De la France à l’Allemagne, des Etats-Unis à la Belgique, la Turquie n’est certes pas le seul pays membre de l’OTAN pour lequel le terrorisme est non seulement une menace quotidienne, mais aussi une réalité qui a tué massivement en 2015 et 2016. Mais force est de constater, à l’heure des décomptes macabres, que le territoire turc et ses 79 millions d’habitants sont plus fréquemment que d’autres la cible d’attaques terroristes. 2016 détient un triste record, avec plus d’une vingtaine d’attentats attribués à Daech ou au Parti des travailleurs du Kurdistan (PKK) et ses émanations.

Conflit syrien…

Comment expliquer que la Turquie soit ainsi devenue une cible privilégiée? Que ce pays présenté, il y a encore quelques années, comme un îlot de stabilité dans une partie du monde qui en manque tant, soit pris dans ce cycle de violence? Dans sa première réaction à l’attaque de la discothèque, le président Recep Tayyip Erdogan donnait quasiment la réponse: «Nous sommes conscients du fait que ces attentats de différentes organisations terroristes ne sont pas indépendants des événements qui se déroulent dans notre région.»

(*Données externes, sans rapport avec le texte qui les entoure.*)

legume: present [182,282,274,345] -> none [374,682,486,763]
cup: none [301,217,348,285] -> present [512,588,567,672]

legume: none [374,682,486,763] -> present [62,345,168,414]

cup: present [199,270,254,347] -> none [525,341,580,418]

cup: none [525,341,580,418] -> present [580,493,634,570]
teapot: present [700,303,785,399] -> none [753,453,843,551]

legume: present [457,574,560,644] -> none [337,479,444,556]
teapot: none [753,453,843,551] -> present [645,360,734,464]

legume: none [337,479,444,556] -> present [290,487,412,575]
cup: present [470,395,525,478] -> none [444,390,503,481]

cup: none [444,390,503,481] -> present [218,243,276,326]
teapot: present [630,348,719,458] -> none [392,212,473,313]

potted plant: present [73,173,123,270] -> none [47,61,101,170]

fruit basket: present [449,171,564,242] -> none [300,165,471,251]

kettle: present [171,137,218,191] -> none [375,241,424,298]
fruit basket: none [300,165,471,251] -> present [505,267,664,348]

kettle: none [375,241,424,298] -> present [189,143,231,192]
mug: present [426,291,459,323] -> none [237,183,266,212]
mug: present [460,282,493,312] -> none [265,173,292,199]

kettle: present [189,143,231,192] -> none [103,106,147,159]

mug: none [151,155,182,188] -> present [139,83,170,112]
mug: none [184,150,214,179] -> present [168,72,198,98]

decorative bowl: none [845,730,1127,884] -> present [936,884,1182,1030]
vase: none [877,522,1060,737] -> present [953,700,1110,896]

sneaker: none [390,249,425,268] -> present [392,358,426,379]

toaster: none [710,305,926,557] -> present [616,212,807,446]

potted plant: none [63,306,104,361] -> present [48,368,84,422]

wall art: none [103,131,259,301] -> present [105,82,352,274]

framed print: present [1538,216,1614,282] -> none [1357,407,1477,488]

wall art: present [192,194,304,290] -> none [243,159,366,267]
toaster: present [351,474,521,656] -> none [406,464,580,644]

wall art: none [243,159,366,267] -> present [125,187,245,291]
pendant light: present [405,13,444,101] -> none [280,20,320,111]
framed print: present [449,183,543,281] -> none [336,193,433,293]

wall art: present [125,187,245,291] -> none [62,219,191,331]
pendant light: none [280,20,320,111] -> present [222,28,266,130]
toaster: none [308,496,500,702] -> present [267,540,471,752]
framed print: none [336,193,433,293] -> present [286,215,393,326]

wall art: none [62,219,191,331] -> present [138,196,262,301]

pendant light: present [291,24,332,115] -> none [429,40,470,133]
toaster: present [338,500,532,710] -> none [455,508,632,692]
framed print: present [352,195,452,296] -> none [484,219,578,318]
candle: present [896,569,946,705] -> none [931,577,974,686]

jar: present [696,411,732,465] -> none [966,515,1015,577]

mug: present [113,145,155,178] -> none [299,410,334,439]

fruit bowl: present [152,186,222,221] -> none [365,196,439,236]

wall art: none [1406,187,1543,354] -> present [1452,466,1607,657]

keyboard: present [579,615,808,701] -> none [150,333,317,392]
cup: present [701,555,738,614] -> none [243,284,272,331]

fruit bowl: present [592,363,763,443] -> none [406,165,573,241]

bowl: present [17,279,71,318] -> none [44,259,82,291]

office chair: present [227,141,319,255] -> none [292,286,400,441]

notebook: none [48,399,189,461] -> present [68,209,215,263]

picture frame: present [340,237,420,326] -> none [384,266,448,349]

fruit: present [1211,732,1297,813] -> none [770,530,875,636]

«Bien sûr, la raison numéro un est – de loin – le fait que la Turquie partage 900 km de frontière avec un pays en guerre depuis près de six ans, la Syrie. Cette guerre se propage chez nous», observe Haldun Yalçinkaya, responsable des questions de sécurité au Centre de recherches stratégiques sur le Moyen-Orient (Orsam). Le chercheur souligne par là non seulement la proximité géographique de la Turquie avec les zones de combat, mais aussi le fait qu’elle soit partie prenante au conflit. Engagée de plain-pied depuis 2015 dans la coalition anti-Daech, et depuis quatre mois dans une vaste opération militaire dans le nord du pays visant notamment à reprendre la ville d’Al-Bab aux djihadistes, la Turquie est devenue l’une des principales cibles de l’Etat islamique. Elle la combat aussi sur son propre territoire, ce qui accentue en retour les «représailles» des terroristes. Entre le 1er janvier et le 28 décembre 2016, 3359 personnes ont été interpellées en Turquie pour des liens présumés avec Daech (soit presque autant qu’entre 2011 et 2015). Parmi elles, 1313 ont été incarcérées.

… et conflit avec le PKK

«Cette explication vaut aussi pour le PKK, qui affronte Daech en Syrie – et bénéficie donc d’armes et d’un certain statut – et en profite pour redoubler ses attentats sur le sol turc… en utilisant des méthodes nouvelles pour lui, tels que les attentats suicides, directement importées du terrain syrien», poursuit Haldun Yalçinkaya. Depuis la reprise du conflit entre le PKK et les forces de sécurité à l’été 2015, les séparatistes kurdes ont non seulement multiplié les attaques suicides, mais aussi «exporté» la guerre dans des zones inédites, au cœur des grandes métropoles de l’ouest comme Istanbul. «Je ne dirais pas, comme le font les autorités, que Daech et le PKK coordonnent leurs attaques contre la Turquie, mais il est évident qu’ils s’influencent. Quand l’un frappe, l’autre montre qu’il peut frapper aussi.»

La Turquie peut-elle s’extraire de ce cercle vicieux? «Elle n’a que deux options: soit quitter le terrain syrien, soit trouver une solution au conflit. La première option paraît très improbable. Reste la seconde.» Une voie dans laquelle Ankara s’est effectivement engagé, en parrainant avec la Russie un plan de cessez-le-feu général en Syrie en vigueur depuis quatre jours.